LUIZ GERALDO MAZZA
Irmãos coragem?
Pela reação da cúpula nacional do PSDB, que deseja Alvaro Dias por aqui disputando o Senado em lugar de Hermas Brandão, dá para imaginar os irmãos que garantiram a eleição e a posse de Requião o enfrentando em 2006. Ao não disputar o pleito de 1990, Alvaro se sacrificou para ajudar Requião, envolveu-se inclusive no episódio Ferreirinha e teve participação no processo de desqualificação de José Richa.
Com essa intervenção dos cardeais tucanos, que no caso do Senado apresentaria um candidato mil vezes mais qualificado, haveria o ajuste entre os irmãos Dias numa espécie de ''fogo de barragem'' para deter Requião que hoje está à frente de qualquer candidato até pelas iniciativas políticas que adota, isso sem falar na atuação na recuperação de estradas e seu programa social.
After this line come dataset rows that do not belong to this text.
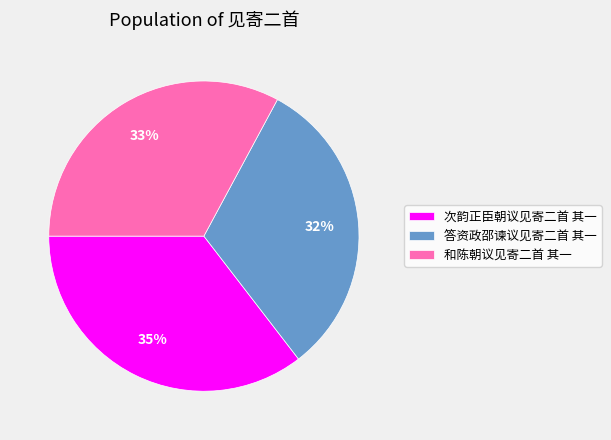

Which slice is the largest?

次韵正臣朝议见寄二首 其一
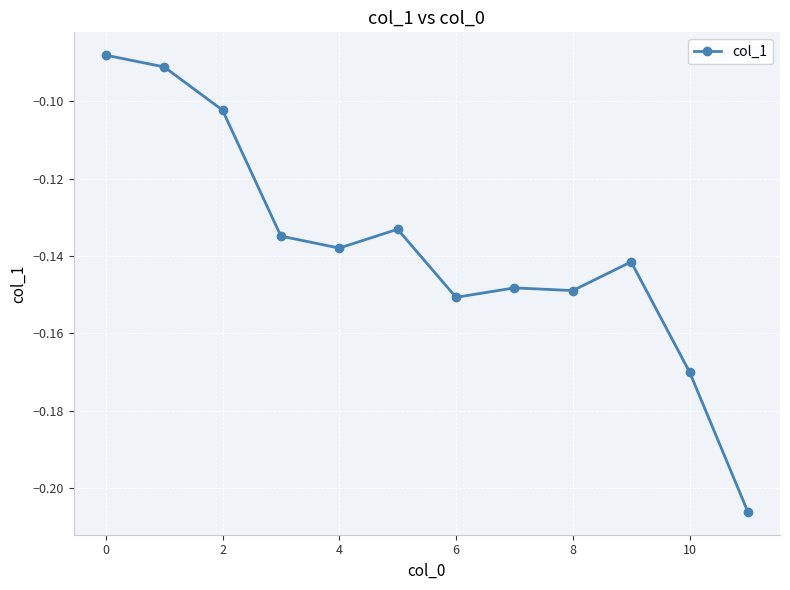

What is the sum of all values?

-1.7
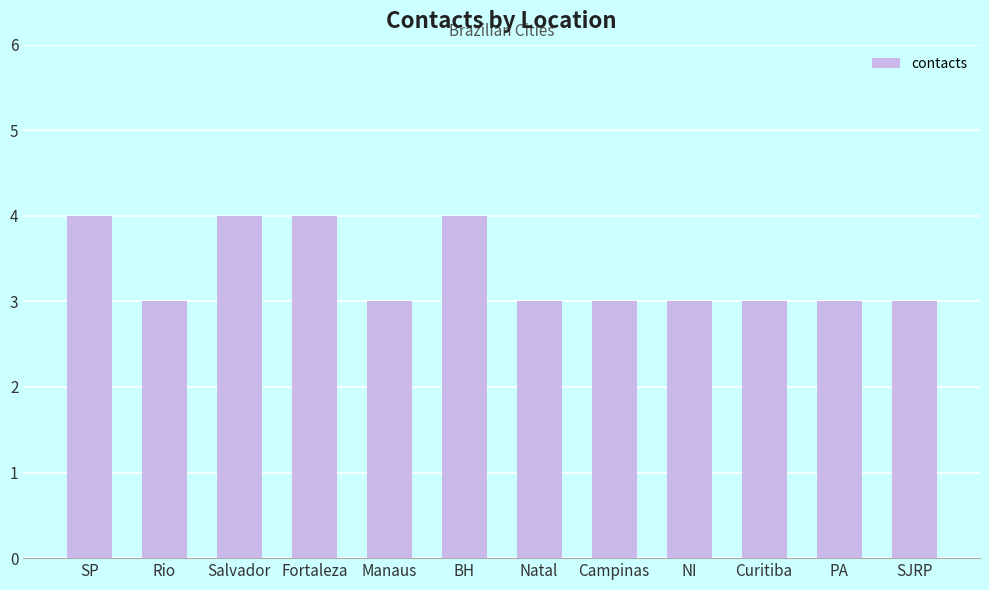

Between Natal and SP, which is larger?

SP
Nem por isso se deve chamar os Dias de ''irmãos coragem'' porque eles não têm alternativas além dessa, a de saírem em aliança pela mesma causa. E que é tão ou mais difícil do que as suas atuações anteriores.
Luta de classes
A peãozada em Itaipu queria o racha total da participação nos resultados de forma ''socialista'', a partilha igualitária, mas o lado mais aristocrata, o dos engenheiros, não topava. É a internalização da luta de classes.
Desiguais
Estatais brasileiras não caíram na realidade: a Petrobras vai gastar R$ 600 milhões com participação dos empregados nos resultados. Vai distribuir três salários extras (imaginem o tamanho da fortuna) e um piso mínimo (segurem-se nas cadeiras) de R$ 11.200. Estado populista dentro do Estado. Beneficiários de um regime de castas, ainda batem no peito se dizendo ''socialistas''. Pelo que ganham estão mais perto dos socialaites.
Greves especiais
Embora seja sempre um risco definir ''atividades essenciais'' livres de greve não é possível que se admita na moleza como acontece em refinarias, metrôs e em estações de tratamento de água. Casos como o de Itaipu exigem justiça rápida para evitar colapso, e foi isso que salvou 14 estados brasileiros de entrarem em apagão com a proibição do bloqueio (piquetes), por um juiz do Trabalho, às áreas operacionais e a multa aos sindicatos se não a observassem.
Apocalipse
Se o Atlético perder do Corinthians ou o contrário teremos o caos. Empate não evita, igualmente, a baderna. O Iraque está à nossa porta numa estação-tubo.
Folclore
Jantar da Boca Maldita. Anfrísio Siqueira, o presidente da confraria, procura um fotógrafo. Aí o jornalista Carlos Alberto Marques, o Gauchinho, intervém: ''chame o Leite Chaves que é bom para retratação''. O senador quase foi cassado pelo discurso em que sugeriu que o Doi-Codi deveria usar uniforme preto e diferenciado como a Gestapo de Hitler. Em cima do episódio Herzog.
Separação
Ronaldo Fenômeno e a Cicarelli se separaram: ele parou de perder gols e ela perdeu o bebê, mas isso nada tem a ver. Ronaldo se cansa mais no mundanismo do que no futebol.